------ SELECTED EXTRACT

Blazes That Damaged Yellowstone Changed Wildfire Strategy

A rapidly growing California wildfire is threatening a grove of giant Sequoia trees in Yosemite National Park, some nearly 3,000 years old. For context, we examine the 1988 fires in Yellowstone National Park that ignited a debate over firefighting tactics and sustainable forestry.

Increasingly, wildfires affect populated areas. But more than 30 years ago, it was a huge fire in Yellowstone National Park that stoked media attention and political controversy.

The continuing narrative that summer was that park officials had negligently let the fires burn out of control and destroyed the legendary national park, which had supplied generations of visitors with fond memories and colorful snapshots.

But the story that played out on national television was incomplete. Until the 1970s, fire policy had called for putting out every forest fire as soon as it started, creating tons of underbrush in Yellowstone – and in parks across the nation. And that underbrush had set the stage for raging wildfires. When federal officials shifted fire policy in 1972 to allow for naturally-caused fires to burn themselves out, and, hopefully, reduce potentially deadly build up of underbrush, it turned out to be too little too late. It failed to make a dent in the thousands of acres of dry underbrush that ignited in Yellowstone during the summer of 1988, the summer that gave everyone an education in fire.

Educators, click below for this video’s accompanying lesson plan and check out our Environmental Education Collection.

Sign up for our newsletter to receive resources related to this video.

Browse through dozens more lesson plans and videos here.

Previous versions
At Retro Report, we update our journalism as news unfolds. Here are the previous published versions of this story.
For teachers
  • Producer: Singeli Agnew
  • Producer: Laurence B. Chollet
  • Editor: Ben Howard
  • Reporter: Olivia Katrandjian

For Educators

Introduction

This 10-minute video explores the lessons from the Yellowstone fires of 1988 that gave rise to a national political controversy about the relationship between fires and sustainable forestry. The video shows students how public attitudes towards fire and forestry had been molded for decades toward preventing and fighting forest fires, and how the Yellowstone fires led to a reevaluation of these ideas. Useful as an introduction to the context and complexities of forestry policy, the video helps students see recent debates over wildfires within a larger historical framework.

Background reading

In 1988, wildfires burned out of control in Yellowstone National Park and virtually destroyed a national landmark.

That, at least, was a message broadcast by the national news media. But the reality proved more complex.

The wildfires did burn nearly a third of the park, but it wasn’t destroyed, nor were park officials to blame.

For decades, federal park policy put out every fire as soon as it started, a message driven home since the 1950s by advertisements featuring Smokey Bear.

But that policy allowed underbrush to quietly build up across the country’s national parks, providing dangerous fuel for potential wildfires.

To reduce that threat, park officials in 1972 began to let natural fires burn out unless computer models predicted a threat to life or property.

By the summer of 1988 in Yellowstone, that “natural burn” policy had failed to reduce the underbrush. Worse, a severe drought had turned the dead leaves and fallen limbs into tinder, ready to burn.

------------

WORK INSTRUCTIONS:
**A.** Name every person credited in the Yellowstone fires piece, along with the role listed for each.
**B.** Answer these questions using the Yellowstone fires piece:
(i) In what year did federal officials start letting naturally caused fires burn themselves out?
(ii) How much of Yellowstone did the 1988 wildfires burn?
(iii) Who appeared in the advertisements that, starting in the 1950s, pushed the message of putting out every fire?
**C.** Continue the Yellowstone fires piece from the point where it ends.
The records after this point come from a different source than the Yellowstone fires piece.

------ MATERIAL PROVIDED

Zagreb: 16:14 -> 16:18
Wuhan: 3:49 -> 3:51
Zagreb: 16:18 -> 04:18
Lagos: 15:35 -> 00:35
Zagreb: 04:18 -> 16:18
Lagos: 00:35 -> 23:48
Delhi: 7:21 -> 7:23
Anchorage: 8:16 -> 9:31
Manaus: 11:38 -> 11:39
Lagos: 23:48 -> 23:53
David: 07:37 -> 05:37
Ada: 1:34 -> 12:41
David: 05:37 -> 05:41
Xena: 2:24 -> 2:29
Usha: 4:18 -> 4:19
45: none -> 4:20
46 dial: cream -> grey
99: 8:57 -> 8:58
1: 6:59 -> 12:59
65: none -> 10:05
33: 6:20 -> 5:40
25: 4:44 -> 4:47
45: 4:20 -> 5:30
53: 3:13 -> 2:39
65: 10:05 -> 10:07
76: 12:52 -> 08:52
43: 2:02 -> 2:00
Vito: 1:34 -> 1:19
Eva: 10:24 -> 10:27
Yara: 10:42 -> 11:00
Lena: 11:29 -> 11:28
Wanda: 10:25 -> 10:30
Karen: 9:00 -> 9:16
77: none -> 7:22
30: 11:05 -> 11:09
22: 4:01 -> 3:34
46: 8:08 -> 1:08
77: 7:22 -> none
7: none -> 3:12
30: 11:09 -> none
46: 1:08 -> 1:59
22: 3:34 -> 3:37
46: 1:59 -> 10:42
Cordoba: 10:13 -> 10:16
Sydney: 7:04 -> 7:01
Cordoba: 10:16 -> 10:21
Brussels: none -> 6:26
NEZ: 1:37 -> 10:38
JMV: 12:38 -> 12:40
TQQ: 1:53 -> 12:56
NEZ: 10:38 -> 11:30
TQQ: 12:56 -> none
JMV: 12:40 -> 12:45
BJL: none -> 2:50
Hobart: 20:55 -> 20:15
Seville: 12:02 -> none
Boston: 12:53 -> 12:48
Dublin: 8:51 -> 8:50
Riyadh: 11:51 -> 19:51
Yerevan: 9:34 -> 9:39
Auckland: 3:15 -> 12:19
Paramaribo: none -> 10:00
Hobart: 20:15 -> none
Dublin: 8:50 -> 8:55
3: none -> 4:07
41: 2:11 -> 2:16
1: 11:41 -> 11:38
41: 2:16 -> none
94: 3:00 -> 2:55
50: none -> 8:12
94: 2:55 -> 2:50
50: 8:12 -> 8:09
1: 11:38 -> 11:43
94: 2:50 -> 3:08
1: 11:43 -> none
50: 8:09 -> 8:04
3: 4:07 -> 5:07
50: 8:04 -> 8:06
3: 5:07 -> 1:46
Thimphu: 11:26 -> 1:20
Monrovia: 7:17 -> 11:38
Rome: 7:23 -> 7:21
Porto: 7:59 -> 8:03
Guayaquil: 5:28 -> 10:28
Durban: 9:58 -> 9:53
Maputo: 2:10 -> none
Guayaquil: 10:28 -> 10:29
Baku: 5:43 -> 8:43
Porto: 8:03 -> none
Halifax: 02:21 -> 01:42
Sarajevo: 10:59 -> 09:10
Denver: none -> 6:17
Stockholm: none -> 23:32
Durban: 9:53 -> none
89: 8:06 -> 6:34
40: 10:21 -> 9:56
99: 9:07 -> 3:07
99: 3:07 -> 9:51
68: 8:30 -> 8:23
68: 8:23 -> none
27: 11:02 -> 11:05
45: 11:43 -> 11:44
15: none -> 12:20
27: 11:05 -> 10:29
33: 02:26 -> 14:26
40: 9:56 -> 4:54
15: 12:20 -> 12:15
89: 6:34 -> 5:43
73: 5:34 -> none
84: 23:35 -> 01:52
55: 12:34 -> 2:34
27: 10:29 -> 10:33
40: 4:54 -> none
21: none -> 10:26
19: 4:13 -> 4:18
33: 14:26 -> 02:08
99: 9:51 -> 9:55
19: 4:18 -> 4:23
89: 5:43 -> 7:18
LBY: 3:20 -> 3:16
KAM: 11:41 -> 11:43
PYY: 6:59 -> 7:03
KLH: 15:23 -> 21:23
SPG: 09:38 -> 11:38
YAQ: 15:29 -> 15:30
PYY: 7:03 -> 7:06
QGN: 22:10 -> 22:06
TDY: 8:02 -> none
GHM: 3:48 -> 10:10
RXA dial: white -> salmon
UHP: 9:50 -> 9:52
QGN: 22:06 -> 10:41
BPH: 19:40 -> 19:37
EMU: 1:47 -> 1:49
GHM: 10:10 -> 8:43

------------

EXERCISE ANSWERS:
**A.**
Singeli Agnew, Producer
Laurence B. Chollet, Producer
Ben Howard, Editor
Olivia Katrandjian, Reporter

**B.**
(i) 1972
(ii) Nearly a third of the park
(iii) Smokey Bear

**C.**
That summer, rare fierce winds ravaged the park, so when lightning ignited a series of small fires, they quickly spread, and soon rendered all existing fire-control models obsolete.

For two months, an army of firefighters fought daily to contain the spreading wildfires, but they were only put out with the help of a snowstorm in September.

The real lesson of 1988 was that naturally-caused fires are necessary to control the buildup of underbrush, and reduce the threat of devastating wildfires. But letting the fires burn isn’t always an option near some developed areas.

Lesson Plan 1: The Yellowstone Fires of 1988
Overview

Students will learn how the Yellowstone fires of 1988 created a national controversy that challenged long-held assumptions about the role that fires should play in forestry policy.

Objectives

Students will:

  • Explain how the news media can affect public policy changes in environmental policy.
  • Examine how the federal government’s policy toward the role of fires in forestry management has changed since 1910.
  • Explain how fires affect forest ecosystems.
  • Compare the strategies of Native Americans who used fire with modern forest management.
Essential questions
  • How did the 1988 Yellowstone wildfires affect public attitudes toward fire and forestry?
  • How did the federal government’s policy toward the role of fires in forestry management change since 1910?
  • What lessons have been learned from indigenous cultures about fire management?
  • How will climate change affect the frequency and severity of forest fires?
Standards
  • Common Core State Standards
    • CCSS.ELA.LITERACY.RH.11-12.7:Integrate and evaluate multiple sources of information presented in diverse formats and media (e.g., visually, quantitatively, as well as in words) in order to address a question or solve a problem.
    • CCSS.ELA.LITERACY.RI.11-12.3:Analyze a complex set of ideas or sequences of events and explain how specific individuals, ideas, or events interact or develop over the course of a text.
  • National Council for the Social Studies C3 Framework
    • D2.Geo.12.9-12. Evaluate the consequences of human-made and natural catastrophes on global trade, politics, and human migration.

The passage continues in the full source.